══ Raw data ══

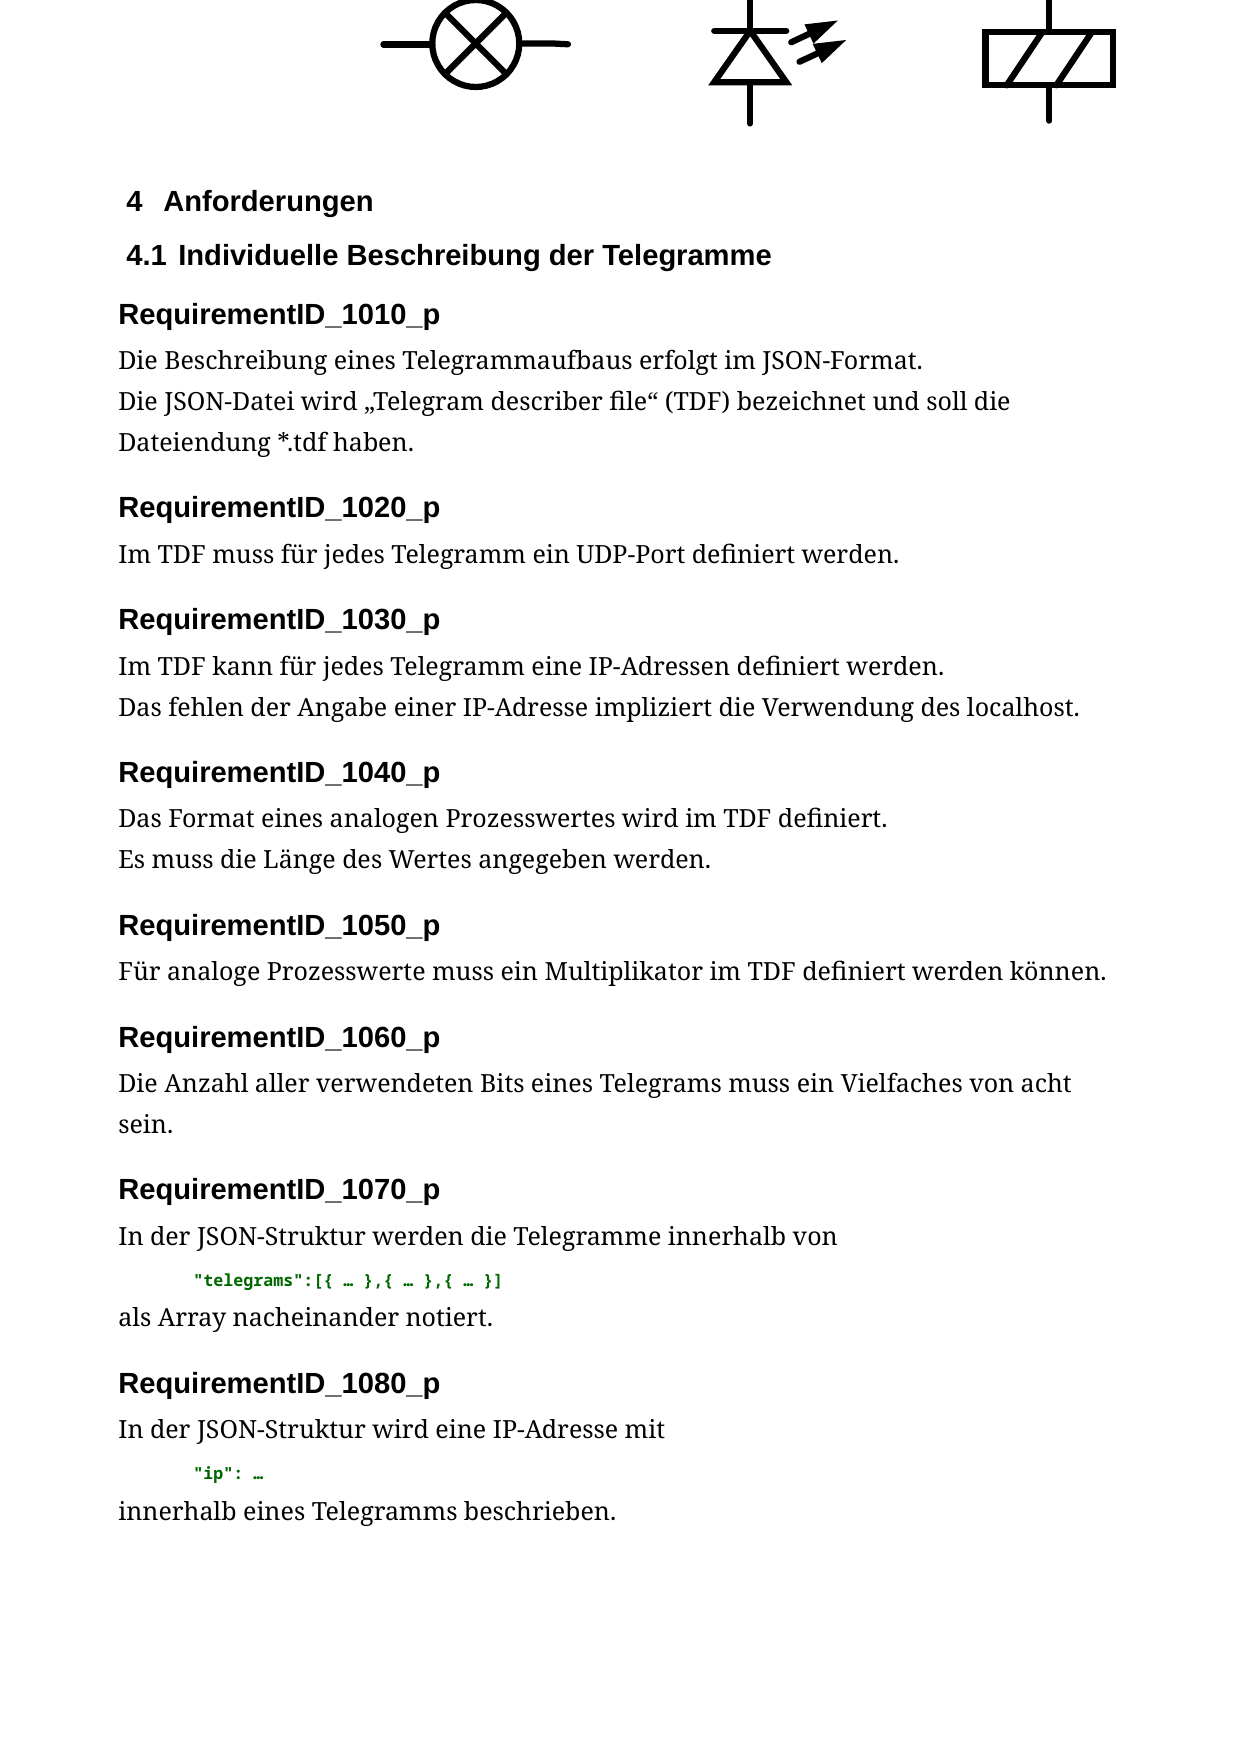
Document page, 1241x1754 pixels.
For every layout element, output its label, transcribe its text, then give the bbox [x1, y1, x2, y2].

subtitle RequirementID_1010_p [118, 297, 1122, 330]
text Das Format eines analogen Prozesswertes wird im TDF definiert. Es muss die Länge des Wertes angegeben werden. [118, 801, 1122, 876]
subtitle RequirementID_1030_p [118, 602, 1122, 636]
text Die Anzahl aller verwendeten Bits eines Telegrams muss ein Vielfaches von acht sein. [118, 1066, 1122, 1141]
text Im TDF kann für jedes Telegramm eine IP-Adressen definiert werden. Das fehlen der Angabe einer IP-Adresse impliziert die Verwendung des localhost. [118, 648, 1122, 723]
subtitle RequirementID_1060_p [118, 1019, 1122, 1053]
text In der JSON-Struktur werden die Telegramme innerhalb von "telegrams":[{ … },{ … },{ … }] als Array nacheinander notiert. [118, 1218, 1122, 1334]
text In der JSON-Struktur wird eine IP-Adresse mit "ip": … innerhalb eines Telegramms beschrieben. [118, 1412, 1122, 1528]
subtitle Anforderungen [118, 184, 1122, 217]
subtitle RequirementID_1020_p [118, 490, 1122, 524]
subtitle RequirementID_1070_p [118, 1172, 1122, 1206]
text Im TDF muss für jedes Telegramm ein UDP-Port definiert werden. [118, 536, 1122, 571]
text Die Beschreibung eines Telegrammaufbaus erfolgt im JSON-Format. Die JSON-Datei wird „Telegram describer file“ (TDF) bezeichnet und soll die Dateiendung *.tdf haben. [118, 343, 1122, 459]
text Für analoge Prozesswerte muss ein Multiplikator im TDF definiert werden können. [118, 954, 1122, 988]
subtitle RequirementID_1040_p [118, 755, 1122, 788]
subtitle Individuelle Beschreibung der Telegramme [118, 238, 1122, 272]
subtitle RequirementID_1080_p [118, 1366, 1122, 1399]
subtitle RequirementID_1050_p [118, 908, 1122, 941]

═══

_Given exercise_
Copy out the lines of the records again, replacing each "JSON-Struktur" with "JSON-Notation" and leaving everything else unchanged. Omit the pictures.

_The completed task_
Document page, 1241x1754 pixels.
For every layout element, output its label, transcribe its text, then give the bbox [x1, y1, x2, y2].

subtitle RequirementID_1010_p [118, 297, 1122, 330]
text Das Format eines analogen Prozesswertes wird im TDF definiert. Es muss die Länge des Wertes angegeben werden. [118, 801, 1122, 876]
subtitle RequirementID_1030_p [118, 602, 1122, 636]
text Die Anzahl aller verwendeten Bits eines Telegrams muss ein Vielfaches von acht sein. [118, 1066, 1122, 1141]
text Im TDF kann für jedes Telegramm eine IP-Adressen definiert werden. Das fehlen der Angabe einer IP-Adresse impliziert die Verwendung des localhost. [118, 648, 1122, 723]
subtitle RequirementID_1060_p [118, 1019, 1122, 1053]
text In der JSON-Notation werden die Telegramme innerhalb von "telegrams":[{ … },{ … },{ … }] als Array nacheinander notiert. [118, 1218, 1122, 1334]
text In der JSON-Notation wird eine IP-Adresse mit "ip": … innerhalb eines Telegramms beschrieben. [118, 1412, 1122, 1528]
subtitle Anforderungen [118, 184, 1122, 217]
subtitle RequirementID_1020_p [118, 490, 1122, 524]
subtitle RequirementID_1070_p [118, 1172, 1122, 1206]
text Im TDF muss für jedes Telegramm ein UDP-Port definiert werden. [118, 536, 1122, 571]
text Die Beschreibung eines Telegrammaufbaus erfolgt im JSON-Format. Die JSON-Datei wird „Telegram describer file“ (TDF) bezeichnet und soll die Dateiendung *.tdf haben. [118, 343, 1122, 459]
text Für analoge Prozesswerte muss ein Multiplikator im TDF definiert werden können. [118, 954, 1122, 988]
subtitle RequirementID_1040_p [118, 755, 1122, 788]
subtitle Individuelle Beschreibung der Telegramme [118, 238, 1122, 272]
subtitle RequirementID_1080_p [118, 1366, 1122, 1399]
subtitle RequirementID_1050_p [118, 908, 1122, 941]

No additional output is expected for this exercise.